# Goal
Please copy the stretch from the line containing "pose: elev=150.9 azim=208.9" through the end of the records, swapping "roll" for "tilt" and leaving everything else unchanged.

(Extracted data entries)
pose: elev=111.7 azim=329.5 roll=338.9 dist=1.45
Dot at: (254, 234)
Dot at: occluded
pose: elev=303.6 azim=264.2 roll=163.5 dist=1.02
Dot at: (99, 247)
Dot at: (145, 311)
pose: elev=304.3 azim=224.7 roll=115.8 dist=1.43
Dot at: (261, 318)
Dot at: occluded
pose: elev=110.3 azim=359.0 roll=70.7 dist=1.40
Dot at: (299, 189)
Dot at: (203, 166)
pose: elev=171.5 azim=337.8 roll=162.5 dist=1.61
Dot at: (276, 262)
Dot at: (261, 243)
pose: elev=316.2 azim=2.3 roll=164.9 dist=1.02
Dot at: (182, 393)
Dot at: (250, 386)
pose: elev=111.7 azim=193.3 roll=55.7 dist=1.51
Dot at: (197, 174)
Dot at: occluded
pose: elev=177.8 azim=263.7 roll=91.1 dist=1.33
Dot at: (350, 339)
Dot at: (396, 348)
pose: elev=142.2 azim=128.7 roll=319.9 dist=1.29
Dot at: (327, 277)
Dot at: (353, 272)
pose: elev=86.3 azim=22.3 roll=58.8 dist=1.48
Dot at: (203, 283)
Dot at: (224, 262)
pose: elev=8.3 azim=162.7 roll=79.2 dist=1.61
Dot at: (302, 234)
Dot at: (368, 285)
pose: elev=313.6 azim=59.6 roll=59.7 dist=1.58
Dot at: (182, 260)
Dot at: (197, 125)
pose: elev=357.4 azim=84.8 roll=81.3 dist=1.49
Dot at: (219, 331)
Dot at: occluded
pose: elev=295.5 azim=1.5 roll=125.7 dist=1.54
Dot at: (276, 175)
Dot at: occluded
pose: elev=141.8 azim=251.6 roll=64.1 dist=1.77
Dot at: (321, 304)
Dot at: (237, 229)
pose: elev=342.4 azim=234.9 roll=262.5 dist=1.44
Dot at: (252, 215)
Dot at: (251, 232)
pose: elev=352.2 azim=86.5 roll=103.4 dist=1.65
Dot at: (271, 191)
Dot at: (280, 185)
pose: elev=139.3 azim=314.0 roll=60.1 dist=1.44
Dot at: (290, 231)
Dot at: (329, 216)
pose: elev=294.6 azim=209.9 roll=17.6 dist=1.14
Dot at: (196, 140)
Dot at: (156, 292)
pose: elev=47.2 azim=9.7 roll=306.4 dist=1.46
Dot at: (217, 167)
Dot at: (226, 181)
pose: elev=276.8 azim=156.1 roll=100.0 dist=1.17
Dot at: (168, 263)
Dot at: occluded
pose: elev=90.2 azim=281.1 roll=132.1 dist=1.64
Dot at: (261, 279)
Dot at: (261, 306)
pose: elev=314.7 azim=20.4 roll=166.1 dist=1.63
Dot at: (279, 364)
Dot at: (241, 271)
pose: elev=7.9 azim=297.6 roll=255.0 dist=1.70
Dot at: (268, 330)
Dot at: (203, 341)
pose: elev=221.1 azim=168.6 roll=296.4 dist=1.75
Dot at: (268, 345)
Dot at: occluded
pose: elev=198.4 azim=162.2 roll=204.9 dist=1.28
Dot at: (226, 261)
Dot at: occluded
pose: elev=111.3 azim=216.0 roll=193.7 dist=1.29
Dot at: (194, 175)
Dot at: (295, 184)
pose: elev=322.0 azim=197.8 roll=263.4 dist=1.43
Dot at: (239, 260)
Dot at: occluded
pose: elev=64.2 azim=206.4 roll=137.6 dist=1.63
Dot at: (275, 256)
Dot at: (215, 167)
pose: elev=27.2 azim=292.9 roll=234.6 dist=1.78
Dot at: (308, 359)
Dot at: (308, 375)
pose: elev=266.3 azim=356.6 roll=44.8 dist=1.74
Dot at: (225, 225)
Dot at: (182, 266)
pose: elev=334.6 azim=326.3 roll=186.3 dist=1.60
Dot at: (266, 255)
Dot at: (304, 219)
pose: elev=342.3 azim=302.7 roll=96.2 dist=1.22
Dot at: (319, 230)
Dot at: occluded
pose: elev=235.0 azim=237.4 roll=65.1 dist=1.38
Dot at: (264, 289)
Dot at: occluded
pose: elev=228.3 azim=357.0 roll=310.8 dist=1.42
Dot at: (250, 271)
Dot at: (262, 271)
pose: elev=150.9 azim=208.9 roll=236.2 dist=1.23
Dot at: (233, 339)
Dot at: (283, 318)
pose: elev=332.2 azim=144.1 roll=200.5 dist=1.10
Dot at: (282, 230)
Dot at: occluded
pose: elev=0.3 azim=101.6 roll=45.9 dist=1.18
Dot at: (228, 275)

# Task result
pose: elev=150.9 azim=208.9 tilt=236.2 dist=1.23
Dot at: (233, 339)
Dot at: (283, 318)
pose: elev=332.2 azim=144.1 tilt=200.5 dist=1.10
Dot at: (282, 230)
Dot at: occluded
pose: elev=0.3 azim=101.6 tilt=45.9 dist=1.18
Dot at: (228, 275)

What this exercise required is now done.